Professor G. Kerkut, of Glasgow University, has since indicated that the theory of evolution cannot be styled ‘science’, since the seven basic assumptions upon which it is founded cannot be proved ever to have occurred; moreover, what is even more significant, with all our modern knowledge, not one of these basic assumptions can be repeated in the laboratory. Since, then, every one of those seven essential assumptions to the veracity of the theory is but guesswork, the whole set-up must be discounted as ‘science’. How then has the theory now become accepted as a dogma?—for so it is.
Professor Wilder Smith writes that any biological scientist who values his life and limb dare not postulate a theory of creation involving a planner, since all such have been banned from scientific literature since the days of Darwin. Truth has suffered a severe blow from the activities of those with vested interests in maintaining the new theory.
Wilder Smith quotes an example of the extreme prejudice exercised in the American publishing business.
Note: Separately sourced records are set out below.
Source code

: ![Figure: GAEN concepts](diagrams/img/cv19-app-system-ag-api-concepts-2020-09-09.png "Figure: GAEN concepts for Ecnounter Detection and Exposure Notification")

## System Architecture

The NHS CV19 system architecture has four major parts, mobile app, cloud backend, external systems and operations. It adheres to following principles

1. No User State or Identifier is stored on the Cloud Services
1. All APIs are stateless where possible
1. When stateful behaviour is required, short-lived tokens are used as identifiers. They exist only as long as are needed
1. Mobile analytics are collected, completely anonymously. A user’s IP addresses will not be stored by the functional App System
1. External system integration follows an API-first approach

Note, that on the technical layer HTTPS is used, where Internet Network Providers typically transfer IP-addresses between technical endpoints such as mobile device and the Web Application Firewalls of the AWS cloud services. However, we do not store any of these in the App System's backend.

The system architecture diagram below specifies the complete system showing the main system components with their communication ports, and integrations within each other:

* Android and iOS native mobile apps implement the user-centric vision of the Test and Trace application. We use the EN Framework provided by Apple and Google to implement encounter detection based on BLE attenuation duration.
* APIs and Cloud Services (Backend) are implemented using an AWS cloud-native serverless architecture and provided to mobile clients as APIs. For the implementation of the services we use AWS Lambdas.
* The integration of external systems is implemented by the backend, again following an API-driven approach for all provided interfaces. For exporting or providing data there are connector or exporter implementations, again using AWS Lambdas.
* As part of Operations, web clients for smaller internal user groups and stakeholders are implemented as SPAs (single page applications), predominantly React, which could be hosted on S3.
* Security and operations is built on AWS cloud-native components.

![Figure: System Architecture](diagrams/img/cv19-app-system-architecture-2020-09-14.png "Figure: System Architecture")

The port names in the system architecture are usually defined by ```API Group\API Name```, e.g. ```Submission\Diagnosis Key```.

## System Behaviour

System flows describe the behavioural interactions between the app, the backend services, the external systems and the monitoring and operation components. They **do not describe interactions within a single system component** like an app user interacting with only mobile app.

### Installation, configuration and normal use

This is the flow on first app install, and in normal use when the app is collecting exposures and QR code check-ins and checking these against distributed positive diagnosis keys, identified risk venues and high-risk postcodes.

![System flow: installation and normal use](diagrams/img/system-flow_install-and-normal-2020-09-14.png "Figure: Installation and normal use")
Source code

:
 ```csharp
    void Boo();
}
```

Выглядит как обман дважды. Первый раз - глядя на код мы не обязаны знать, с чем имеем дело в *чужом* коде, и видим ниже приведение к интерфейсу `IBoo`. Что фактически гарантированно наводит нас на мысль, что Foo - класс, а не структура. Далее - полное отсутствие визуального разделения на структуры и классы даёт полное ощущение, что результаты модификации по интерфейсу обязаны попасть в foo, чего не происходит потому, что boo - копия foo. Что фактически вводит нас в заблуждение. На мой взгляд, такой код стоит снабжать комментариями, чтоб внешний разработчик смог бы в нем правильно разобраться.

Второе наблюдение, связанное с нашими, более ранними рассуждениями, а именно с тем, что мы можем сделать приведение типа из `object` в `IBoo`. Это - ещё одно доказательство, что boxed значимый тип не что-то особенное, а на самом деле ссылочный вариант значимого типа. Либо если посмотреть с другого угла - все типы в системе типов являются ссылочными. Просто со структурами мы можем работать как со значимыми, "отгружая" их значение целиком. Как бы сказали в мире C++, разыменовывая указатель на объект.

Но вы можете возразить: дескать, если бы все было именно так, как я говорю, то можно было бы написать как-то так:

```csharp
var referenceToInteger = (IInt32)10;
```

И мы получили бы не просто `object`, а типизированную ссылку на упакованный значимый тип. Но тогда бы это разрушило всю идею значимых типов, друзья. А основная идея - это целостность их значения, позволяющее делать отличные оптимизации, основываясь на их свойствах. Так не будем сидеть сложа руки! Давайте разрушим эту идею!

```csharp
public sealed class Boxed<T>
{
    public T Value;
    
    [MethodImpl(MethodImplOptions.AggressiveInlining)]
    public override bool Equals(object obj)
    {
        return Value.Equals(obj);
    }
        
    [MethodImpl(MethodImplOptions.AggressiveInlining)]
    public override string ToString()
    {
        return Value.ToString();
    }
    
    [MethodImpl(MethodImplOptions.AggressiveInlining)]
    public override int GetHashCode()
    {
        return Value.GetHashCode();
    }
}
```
The firm Macmillan had signed a contract with Velikovsky to publish his book, Worlds in Collision, which cast intelligent doubts on the validity of the evolution theory. When Harlow Shapley got knowledge of this, as an influential member of the organisation responsible for the publication of American scientific journals, he let Macmillan know that if they published Velikovsky’s work he would see to it that they sold no more text books to American universities.
George Bernard Shaw, who was no friend of Christianity, was astute enough to realise the damaging effect of the new doctrine, and quotes Samuel Butler as perceiving that Darwin had “banished mind from the universe”. Shaw says: “Butler was immediately ostracised as maliciously unscientific”. He adds: “This was a great nonsense”.
All this leaves the Bible account of creation, which makes no claim to be scientific, as extremely viable scientifically. Here we have, in the very first verse of Genesis, design and order being introduced into a world of chaos by an intelligent Creator. Surely even the most simple among us recognizes the reasonableness of this. Do we not all recognise when we view as simple an object as a common teacup that somewhere and at some time someone both designed and constructed this item of crockery by the use of intelligence and skill?
But why do I regard this as so important as to write about it? To my certain knowledge, most nominal Christians now believe in the theory of evolution. Granted, they speak of it as being God’s method of creation; but surely it is the first step to accepting that logically, evolution can manage creation without God. Shaw was quick to spot this when he quoted Butler as saying that Darwin has banished mind from the universe. It is a self-operating process.
A serious change of doctrine is creeping in under the influence of this new theory. Humanism, with emphasis upon service to man, displaces the first commandment, “Thou shalt love the Lord thy God”, with, “Thou shalt love thy fellow man”.
There is nothing wrong with loving our fellow man. It is a command of Scripture. But the new emphasis upon man, together with the tendency within the church to translate this into political activity, suggests that, whereas in the past it was God Who was in charge of the ultimate fate of mankind and Who would eventually establish His Kingdom on the earth by sending Jesus Christ specifically to do that which was impossible to man, now we have a human system which proposes doing just that without God’s help, Who has been removed from the universe by Darwin and Karl Marx, whose doctrines the new movement seems to espouse.